Each retry waits 2× longer than the previous one (2s, 4s). Free-tier LLM endpoints can be flaky — this makes the analyzer resilient without hammering the API.

Tag normalization

func normalizeTags(_ tags: [String]) -> [String] {
    tags.compactMap { tag in
        let slug = tag
            .lowercased()
            .replacing(/#/, with: "")
            .replacing(/\s+/, with: "-")
            .replacing(/[^a-z0-9\-]/, with: "")
            .replacing(/\-+/, with: "-")
            .trimmingCharacters(in: CharacterSet(charactersIn: "-"))
        return slug.isEmpty ? nil : "#\(slug)"
    }
}

The LLM returns tags inconsistently — sometimes #SwiftUI, sometimes swift ui, sometimes swift-ui. This normalizes everything to #swiftui regardless of input.


Wiring It Into the App

A ViewModifier triggers the analyzer on onAppear and whenever the app becomes active:

struct DraftAnalyzerModifier: ViewModifier {
    @Environment(\.scenePhase) private var scenePhase
    let container: ModelContainer

    func body(content: Content) -> some View {
        content
            .onAppear {
                DraftAnalyzer.shared.run(context: container.mainContext)
            }
            .onChange(of: scenePhase) { _, phase in
                if phase == .active {
                    DraftAnalyzer.shared.run(context: container.mainContext)
                }
            }
    }
}

extension View {
    func analyzeDraftsInBackground(container: ModelContainer) -> some View {
        modifier(DraftAnalyzerModifier(container: container))
    }
}

Usage is one line at the root of the app:

ContentView()
    .analyzeDraftsInBackground(container: modelContainer)

Every time you open the app, any draft without a title or tags gets quietly analyzed in the background.


What Model to Use

I’m currently using minimax/minimax-m2.5:free via OpenRouter for this task.
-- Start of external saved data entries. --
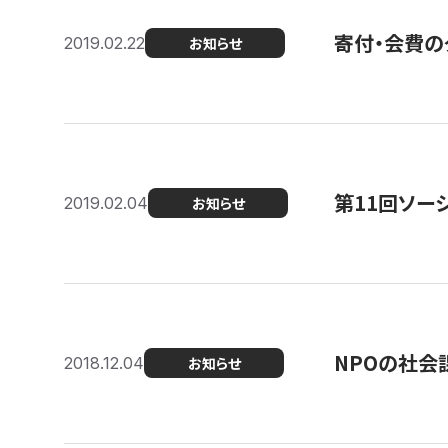
寄付・会費の
2019.02.22
お知らせ
第11回ソー
2019.02.04
お知らせ
NPOの社会
2018.12.04
お知らせ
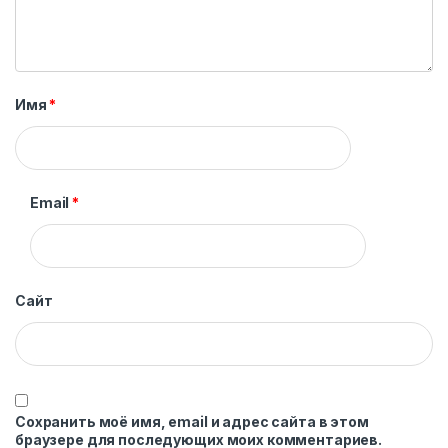
Имя
*
Email
*
Сайт
Сохранить моё имя, email и адрес сайта в этом
браузере для последующих моих комментариев.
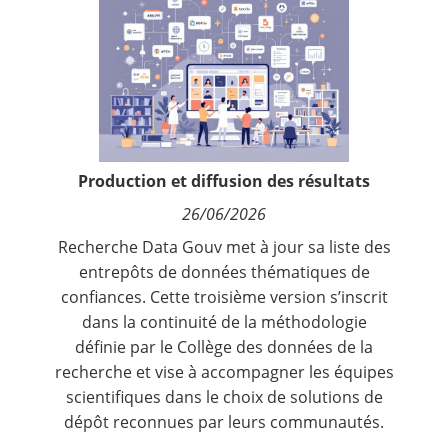
Contact
Nous suivre
Production et diffusion des résultats
26/06/2026
Recherche Data Gouv met à jour sa liste des
entrepôts de données thématiques de
confiances. Cette troisième version s’inscrit
dans la continuité de la méthodologie
définie par le Collège des données de la
recherche et vise à accompagner les équipes
scientifiques dans le choix de solutions de
dépôt reconnues par leurs communautés.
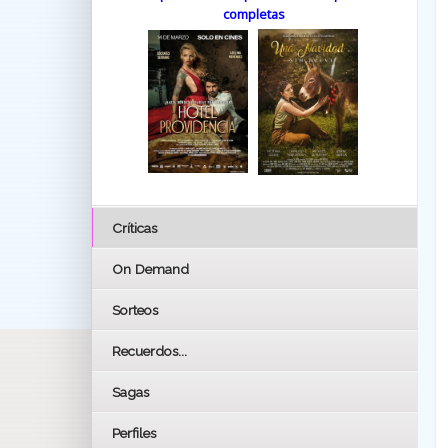
completas
Críticas
On Demand
Sorteos
Recuerdos...
Sagas
Perfiles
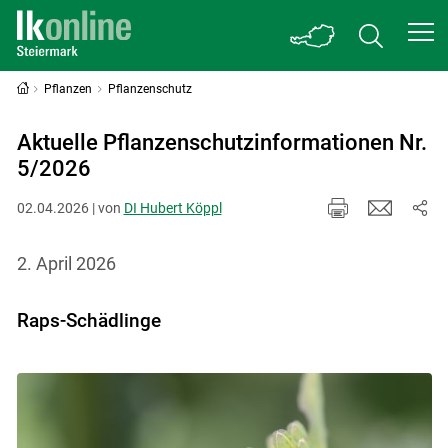
Pflanzen
Pflanzenschutz
Aktuelle Pflanzenschutzinformationen Nr.
5/2026
02.04.2026 | von
DI Hubert Köppl
2. April 2026
Raps-Schädlinge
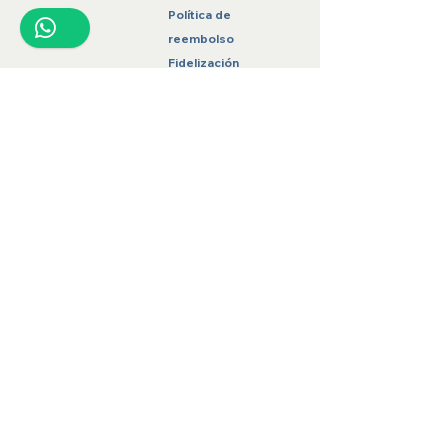
1
Política de
reembolso
Fidelización
Contacto
hilosantomx@gmail.com
871 136 5489
Gómez Palacio, Durango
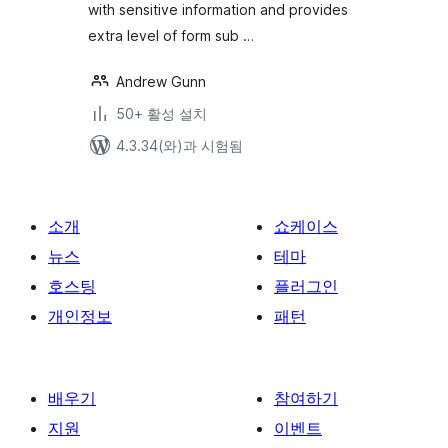
with sensitive information and provides
extra level of form sub …
Andrew Gunn
50+ 활성 설치
4.3.34(와)과 시험됨
소개
쇼케이스
뉴스
테마
호스팅
플러그인
개인정보
패턴
배우기
참여하기
지원
이벤트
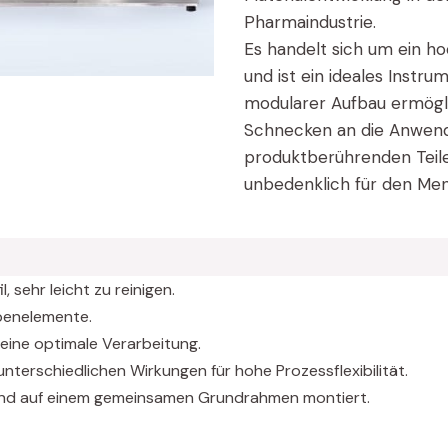
Pharmaindustrie.
Es handelt sich um ein ho
und ist ein ideales Instr
modularer Aufbau ermögl
Schnecken an die Anwend
produktberührenden Teile 
unbedenklich für den Me
 sehr leicht zu reinigen.
benelemente.
eine optimale Verarbeitung.
nterschiedlichen Wirkungen für hohe Prozessflexibilität.
sind auf einem gemeinsamen Grundrahmen montiert.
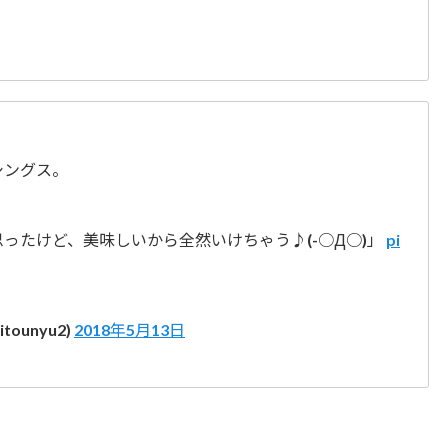
シングス。
ったけど、美味しいから全然いけちゃう♪(-○Д○)」
pi
ounyu2)
2018年5月13日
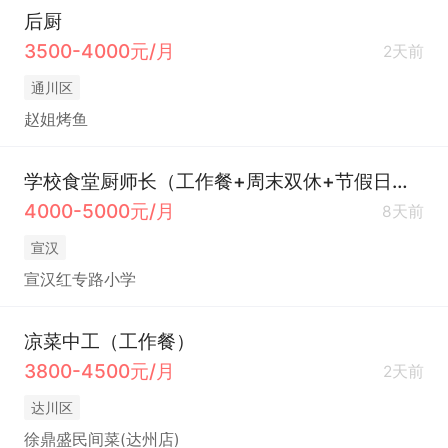
后厨
3500-4000元/月
2天前
通川区
赵姐烤鱼
学校食堂厨师长（工作餐+周末双休+节假日正常休息）
4000-5000元/月
8天前
宣汉
宣汉红专路小学
凉菜中工（工作餐）
3800-4500元/月
2天前
达川区
徐鼎盛民间菜(达州店)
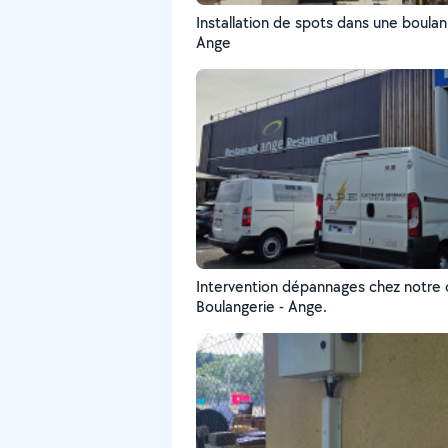
Installation de spots dans une boulan
Ange
Intervention dépannages chez notre c
Boulangerie - Ange.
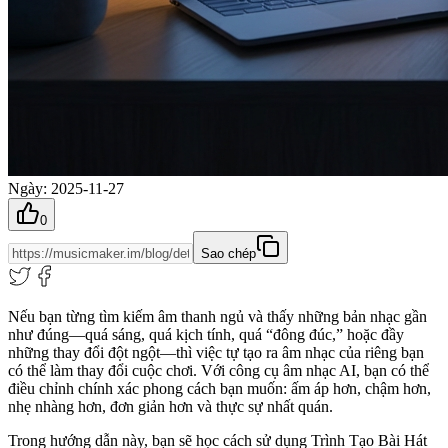
Ngày
:
2025-11-27
0
Sao chép
Nếu bạn từng tìm kiếm âm thanh ngủ và thấy những bản nhạc gần
như đúng—quá sáng, quá kịch tính, quá “đông đúc,” hoặc đầy
những thay đổi đột ngột—thì việc tự tạo ra âm nhạc của riêng bạn
có thể làm thay đổi cuộc chơi. Với công cụ âm nhạc AI, bạn có thể
điều chỉnh chính xác phong cách bạn muốn: ấm áp hơn, chậm hơn,
nhẹ nhàng hơn, đơn giản hơn và thực sự nhất quán.
Trong hướng dẫn này, bạn sẽ học cách sử dụng Trình Tạo Bài Hát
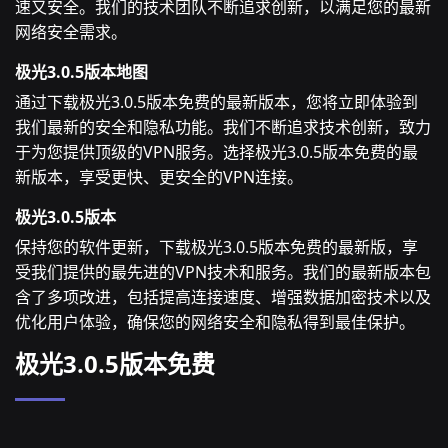
速又安全。我们的技术团队不断追求创新，以满足您的最新
网络安全需求。
极光3.0.5版本地图
通过下载极光3.0.5版本免费的最新版本，您将立即体验到
我们最新的安全和隐私功能。我们不断追求技术创新，致力
于为您提供顶级的VPN服务。选择极光3.0.5版本免费的最
新版本，享受更快、更安全的VPN连接。
极光3.0.5版本
保持您的软件更新，下载极光3.0.5版本免费的最新版，享
受我们提供的最先进的VPN技术和服务。我们的最新版本包
含了多项改进，包括提高连接速度、增强数据加密技术以及
优化用户体验，确保您的网络安全和隐私得到最佳保护。
极光3.0.5版本免费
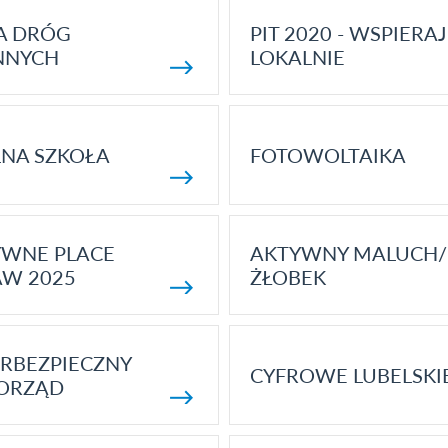
A DRÓG
PIT 2020 - WSPIERAJ
NNYCH
LOKALNIE
NA SZKOŁA
FOTOWOLTAIKA
YWNE PLACE
AKTYWNY MALUCH/
AW 2025
ŻŁOBEK
RBEZPIECZNY
CYFROWE LUBELSKI
ORZĄD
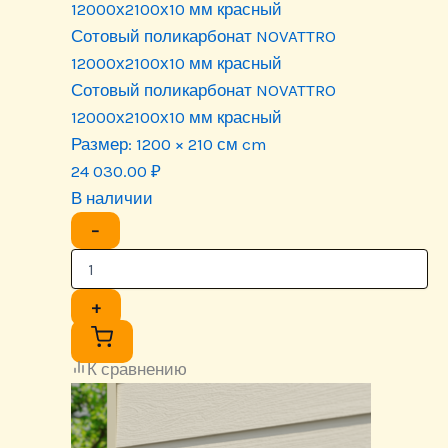
Сотовый поликарбонат NOVATTRO
12000х2100х10 мм красный
Сотовый поликарбонат NOVATTRO
12000х2100х10 мм красный
Размер:
1200 × 210 см cm
24 030.00
₽
В наличии
−
+
К сравнению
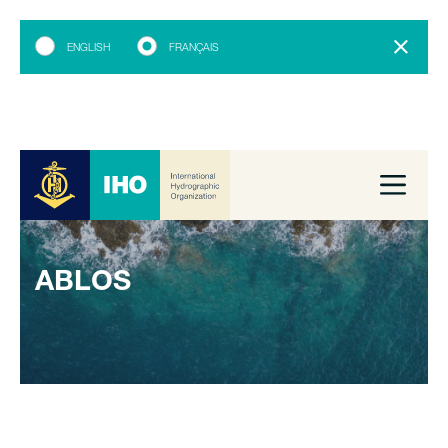
ENGLISH
FRANÇAIS
ABLOS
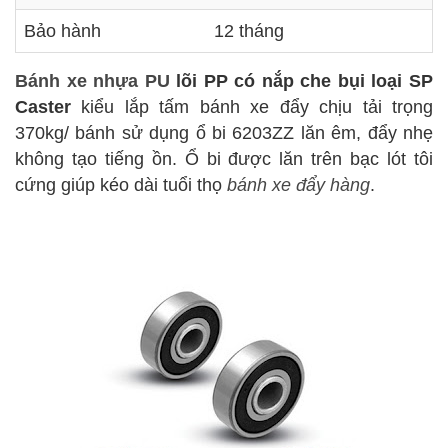
Bảo hành
12 tháng
Bánh xe nhựa PU
lõi PP có nắp che bụi loại SP
Caster
kiểu lắp tấm bánh xe đẩy chịu tải trọng
370kg/ bánh sử dụng ổ bi 6203ZZ lăn êm, đẩy nhẹ
không tạo tiếng ồn. Ổ bi được lăn trên bạc lót tôi
cứng giúp kéo dài tuổi thọ
bánh xe đẩy hàng
.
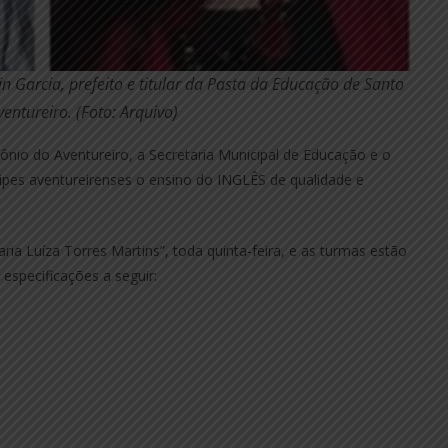
n Garcia, prefeito e titular da Pasta da Educação de Santo
entureiro. (Foto: Arquivo)
ônio do Aventureiro, a Secretaria Municipal de Educação e o
ipes aventureirenses o ensino do INGLÊS de qualidade e
ria Luíza Torres Martins”, toda quinta-feira, e as turmas estão
especificações a seguir:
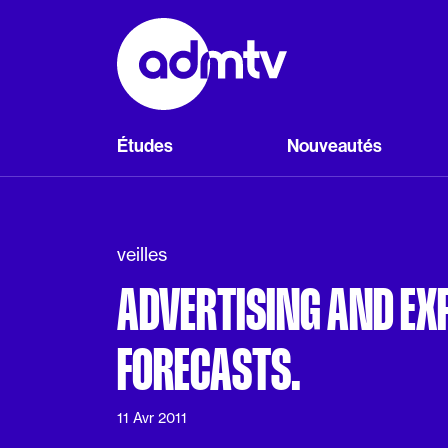
Panneau de gestion des cookies
Aller au contenu principal
Études
Nouveautés
veilles
ADVERTISING AND EX
FORECASTS.
11 Avr 2011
It’s fast, free, and good enough for short-form classification. For longer or more complex drafts, openrouter/free will auto-route to whatever free model is available.

For production, you’d want to pin a specific model and possibly pay for it — free tiers can be slow under load.


Takeaways

  • Put the API key on the server, not in the app. A Vercel function costs nothing and keeps your credentials safe.
  • actor is the right tool for shared network services in Swift Concurrency. No locks, no races.
  • Manual concurrency caps with withTaskGroup are simple and effective. Don’t spawn unbounded tasks against a rate-limited API.
  • LLMs are inconsistent formatters. Always sanitize their output — strip code fences, normalize tags, handle empty fields gracefully.

The whole thing is maybe 150 lines of Swift and 80 lines of JavaScript. A small investment for a feature that just works every time you open the app.